Wie lange läuft man vom Lindauer Hauptbahnhof zur Hafenweihnacht (1 Minute), wie kriegt man einen dramatischen Abgang in der Stadt hin (schwingende Messingtüren in ehrwürdiger Bahnhofshalle), wo parkt man, um den Rheinfall von Schaffhausen zu erleben und in welcher Währung zahlt man die Parktickets überhaupt (gebührenpflichter Parkplatz außerhalb der Stadt/ Schweizer Franken) und was stellt man eigentlich an, wenn man ein paar Tage in einem kleinen Städtchen namens Breisach gestrandet ist, das sich selbst Europastadt nennt (Tja. Vielleicht schaut man sich einen Kinderfilm in dem winzigen Lichtspielhaus Engel an, läuft mal eben nach Frankreich rüber, spaziert am Rheinufer entlang oder schaut Youtube-Videos im Hotelzimmer)?

Solchen Fragen bin ich nachgegangen, im Gepäck ein Zwillingskinderwagen, Unmengen an Keksen, Schokobons, Milchbrötchen, Hörspielen und natürlich Kinderbüchern. Denn meine Familie hat mich überall dorthin begleitet, wo ich zielstrebig vorausgegangen bin, um einen Blick hineinzuwerfen und eine Stimmung einzufangen: In Hotels (Basel), Kunstcafés (Lindau), Gartenlauben (Basel), auf Bahnhofsvorplätze (Lindau), durch den Regen (Breisach) und sogar durch den Schnee (im Schwarzwald).

 

 

Es war spannend  und schön und natürlich auch anstrengend. Aber wer ein Kind hat oder zwei oder drei oder, so wie wir, vier, der kann sich das schon denken.

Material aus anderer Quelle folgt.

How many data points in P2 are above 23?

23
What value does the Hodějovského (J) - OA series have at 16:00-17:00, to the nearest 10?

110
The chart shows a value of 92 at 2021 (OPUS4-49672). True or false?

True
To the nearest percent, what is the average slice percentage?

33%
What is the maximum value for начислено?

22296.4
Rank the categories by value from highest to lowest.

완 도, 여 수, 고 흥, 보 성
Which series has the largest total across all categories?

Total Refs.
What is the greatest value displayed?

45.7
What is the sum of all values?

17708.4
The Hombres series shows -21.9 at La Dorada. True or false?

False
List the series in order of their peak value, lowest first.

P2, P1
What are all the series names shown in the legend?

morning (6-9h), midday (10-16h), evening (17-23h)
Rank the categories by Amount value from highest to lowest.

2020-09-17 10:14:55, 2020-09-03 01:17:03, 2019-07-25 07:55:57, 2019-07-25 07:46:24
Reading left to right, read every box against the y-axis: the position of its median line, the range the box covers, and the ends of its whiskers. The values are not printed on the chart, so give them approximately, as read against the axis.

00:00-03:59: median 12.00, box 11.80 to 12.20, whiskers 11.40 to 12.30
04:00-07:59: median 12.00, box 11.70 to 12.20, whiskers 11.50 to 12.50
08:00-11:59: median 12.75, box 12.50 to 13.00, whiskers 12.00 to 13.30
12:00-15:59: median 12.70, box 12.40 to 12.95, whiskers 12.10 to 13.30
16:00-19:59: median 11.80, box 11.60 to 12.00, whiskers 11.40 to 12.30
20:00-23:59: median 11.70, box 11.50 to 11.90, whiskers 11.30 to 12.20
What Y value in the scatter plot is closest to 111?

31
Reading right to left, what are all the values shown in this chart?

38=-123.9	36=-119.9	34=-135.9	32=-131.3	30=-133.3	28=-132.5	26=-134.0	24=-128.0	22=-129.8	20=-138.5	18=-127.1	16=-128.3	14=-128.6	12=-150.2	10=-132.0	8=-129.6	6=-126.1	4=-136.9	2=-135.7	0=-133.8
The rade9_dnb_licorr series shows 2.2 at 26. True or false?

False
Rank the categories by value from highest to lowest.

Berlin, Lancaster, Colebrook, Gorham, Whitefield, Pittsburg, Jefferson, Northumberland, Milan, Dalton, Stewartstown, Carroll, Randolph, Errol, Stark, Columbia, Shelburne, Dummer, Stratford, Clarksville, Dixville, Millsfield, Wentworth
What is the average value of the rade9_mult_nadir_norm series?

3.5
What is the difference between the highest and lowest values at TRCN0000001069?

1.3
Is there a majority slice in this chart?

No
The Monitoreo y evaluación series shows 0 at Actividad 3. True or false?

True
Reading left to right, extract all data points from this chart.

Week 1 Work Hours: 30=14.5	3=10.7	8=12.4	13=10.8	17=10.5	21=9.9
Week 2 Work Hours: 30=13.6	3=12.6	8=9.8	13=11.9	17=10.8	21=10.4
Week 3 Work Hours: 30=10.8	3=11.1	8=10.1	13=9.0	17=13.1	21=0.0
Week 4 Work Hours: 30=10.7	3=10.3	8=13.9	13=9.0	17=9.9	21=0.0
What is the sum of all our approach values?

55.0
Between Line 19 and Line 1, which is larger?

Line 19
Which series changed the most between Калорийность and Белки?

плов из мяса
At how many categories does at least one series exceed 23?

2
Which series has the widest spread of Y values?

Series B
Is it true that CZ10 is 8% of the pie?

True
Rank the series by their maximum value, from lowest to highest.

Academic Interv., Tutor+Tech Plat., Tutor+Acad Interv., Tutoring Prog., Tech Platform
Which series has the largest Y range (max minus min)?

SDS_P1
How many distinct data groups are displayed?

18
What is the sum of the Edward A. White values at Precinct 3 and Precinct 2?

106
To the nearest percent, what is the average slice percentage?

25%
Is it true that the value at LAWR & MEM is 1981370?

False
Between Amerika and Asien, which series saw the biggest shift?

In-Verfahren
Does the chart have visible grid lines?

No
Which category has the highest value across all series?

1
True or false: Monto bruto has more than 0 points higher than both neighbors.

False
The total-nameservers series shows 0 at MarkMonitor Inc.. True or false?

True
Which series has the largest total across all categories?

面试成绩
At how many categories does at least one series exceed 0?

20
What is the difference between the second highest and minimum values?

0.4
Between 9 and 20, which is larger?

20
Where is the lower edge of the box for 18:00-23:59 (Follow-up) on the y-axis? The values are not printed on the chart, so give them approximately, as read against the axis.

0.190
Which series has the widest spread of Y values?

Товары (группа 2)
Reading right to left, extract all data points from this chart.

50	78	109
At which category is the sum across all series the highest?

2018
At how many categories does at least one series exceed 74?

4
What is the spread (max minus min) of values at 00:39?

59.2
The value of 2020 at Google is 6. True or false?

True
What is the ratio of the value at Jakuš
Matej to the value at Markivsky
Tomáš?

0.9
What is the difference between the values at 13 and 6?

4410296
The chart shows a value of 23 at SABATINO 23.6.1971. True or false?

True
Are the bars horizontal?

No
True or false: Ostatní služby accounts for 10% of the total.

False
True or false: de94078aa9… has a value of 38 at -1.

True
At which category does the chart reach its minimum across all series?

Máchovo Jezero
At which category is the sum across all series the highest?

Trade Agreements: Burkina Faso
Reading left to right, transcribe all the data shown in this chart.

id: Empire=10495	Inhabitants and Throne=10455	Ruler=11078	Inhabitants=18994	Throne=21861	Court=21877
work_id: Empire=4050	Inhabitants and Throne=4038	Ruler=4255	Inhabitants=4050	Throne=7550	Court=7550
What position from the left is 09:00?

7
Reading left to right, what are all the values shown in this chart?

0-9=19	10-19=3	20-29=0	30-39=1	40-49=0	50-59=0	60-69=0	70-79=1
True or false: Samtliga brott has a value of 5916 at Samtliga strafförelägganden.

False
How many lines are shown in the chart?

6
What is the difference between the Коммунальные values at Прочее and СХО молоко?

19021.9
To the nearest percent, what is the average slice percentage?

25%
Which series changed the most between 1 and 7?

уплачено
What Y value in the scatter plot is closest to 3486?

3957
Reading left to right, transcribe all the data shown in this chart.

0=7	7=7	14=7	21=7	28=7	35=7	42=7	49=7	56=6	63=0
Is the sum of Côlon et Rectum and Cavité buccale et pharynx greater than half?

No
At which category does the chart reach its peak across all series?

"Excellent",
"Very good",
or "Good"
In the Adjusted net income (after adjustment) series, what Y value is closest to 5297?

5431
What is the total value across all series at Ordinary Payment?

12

Meine Protagonisten werde ich noch weiterschicken, den Rhein entlang, bis hoch nach Koblenz, vielleicht sogar Köln. Wir werden ihnen folgen. Und ihnen vorausgehen.

Für meinen nächsten Roman wähle ich dann vielleicht als Setting die Transsibirische Eisenbahn, den Kilimandscharo oder einfach eine kleine Urlaubsinsel im Meer. Man soll das Nützliche stets mit dem Schönen verbinden!